What you should do — Every entry that follows should be repeated exactly; drop the images.

Supplied records —
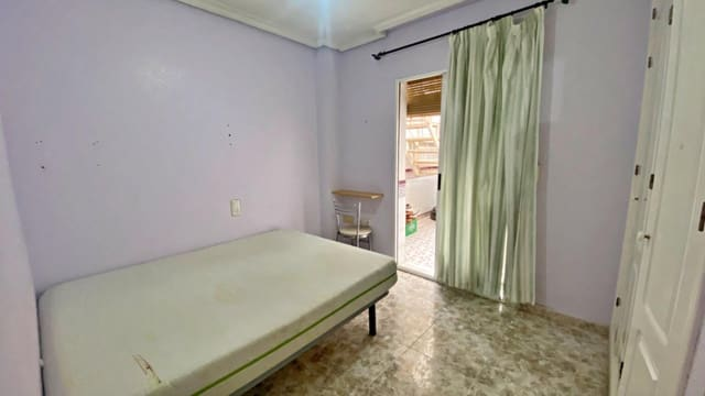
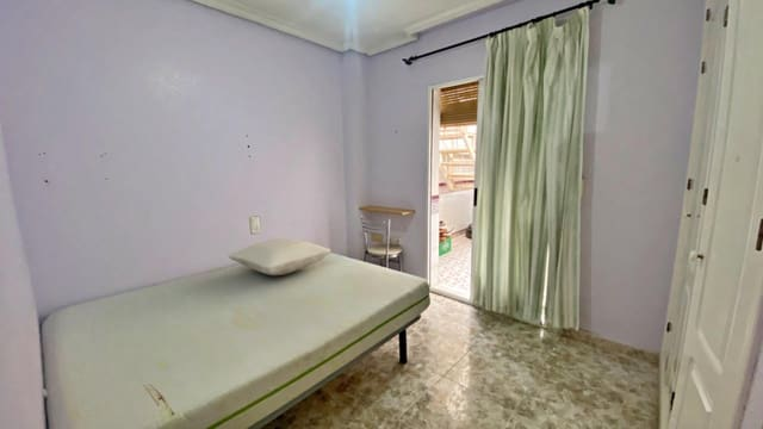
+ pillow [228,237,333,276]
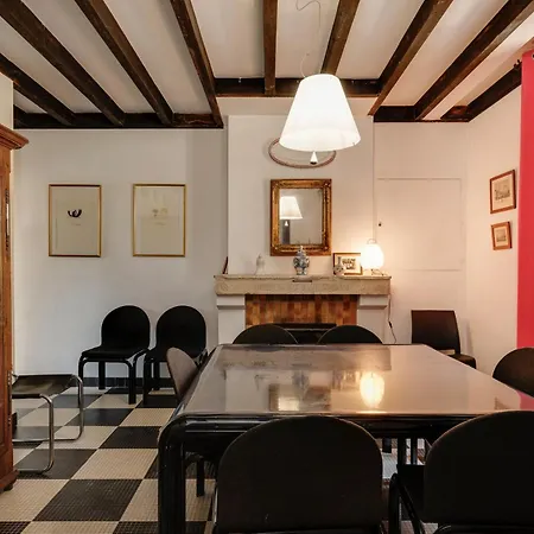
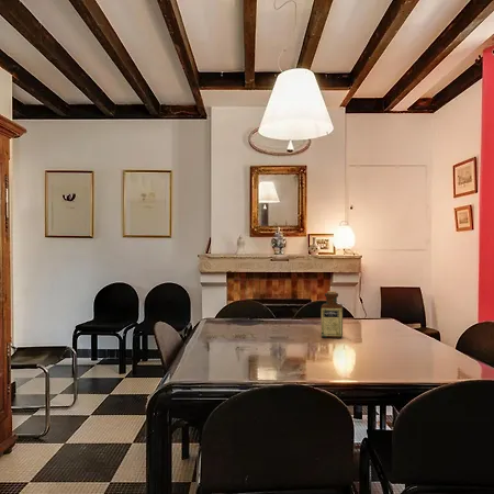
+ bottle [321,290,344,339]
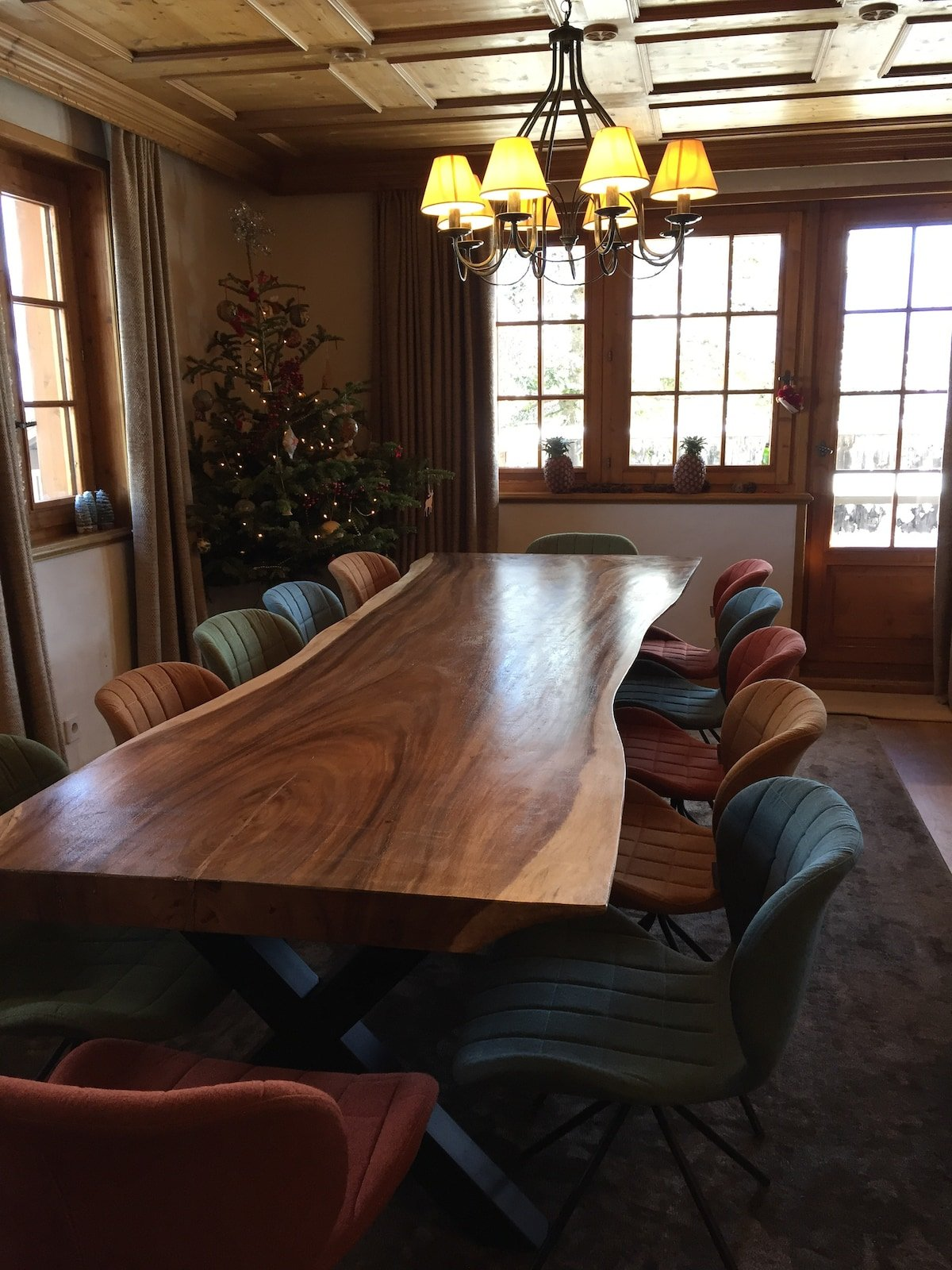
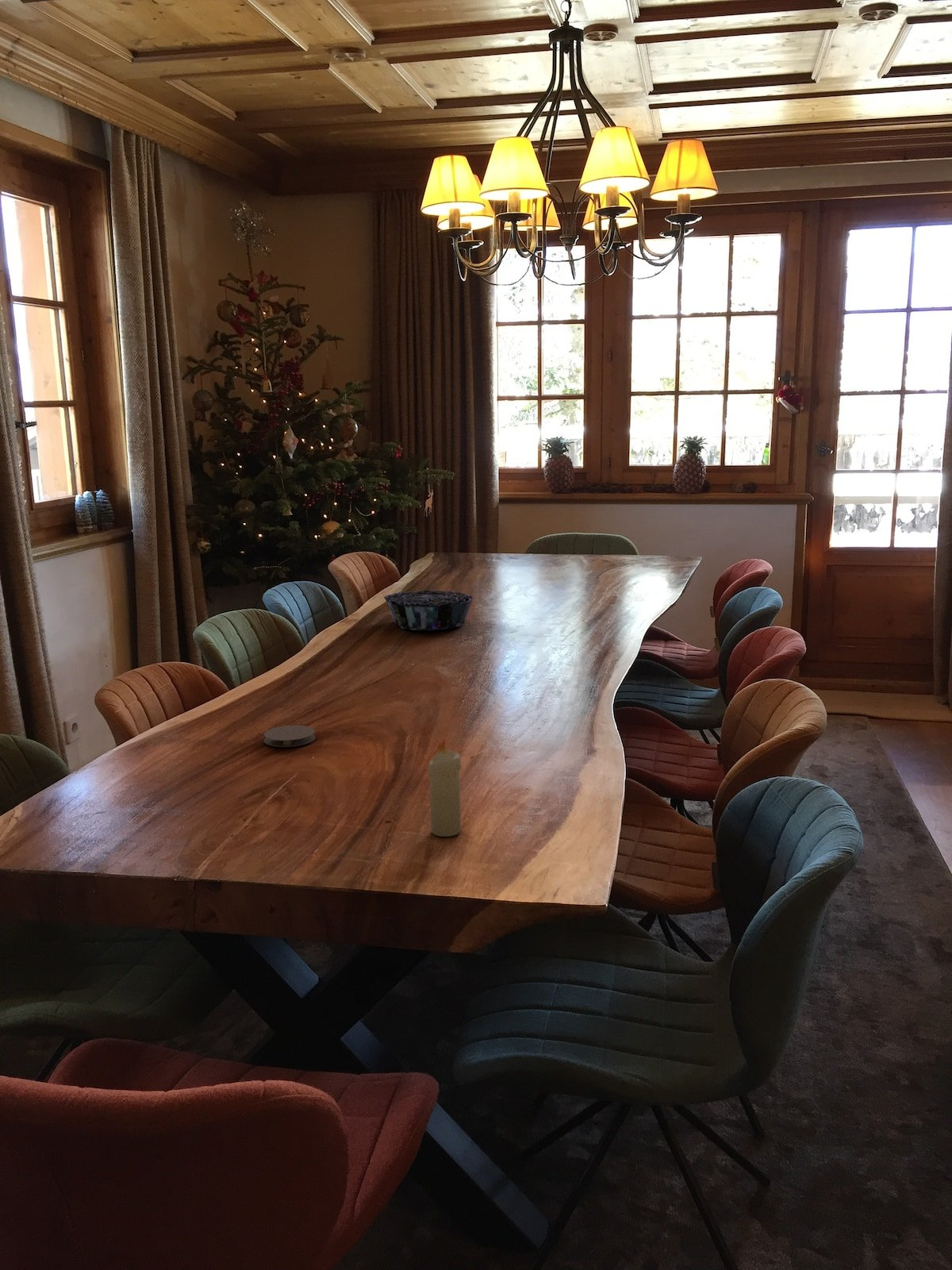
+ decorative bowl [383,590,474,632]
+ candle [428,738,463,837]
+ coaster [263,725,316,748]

Output for this task —
+ pillow [228,237,333,276]
+ bottle [321,290,344,339]
+ decorative bowl [383,590,474,632]
+ candle [428,738,463,837]
+ coaster [263,725,316,748]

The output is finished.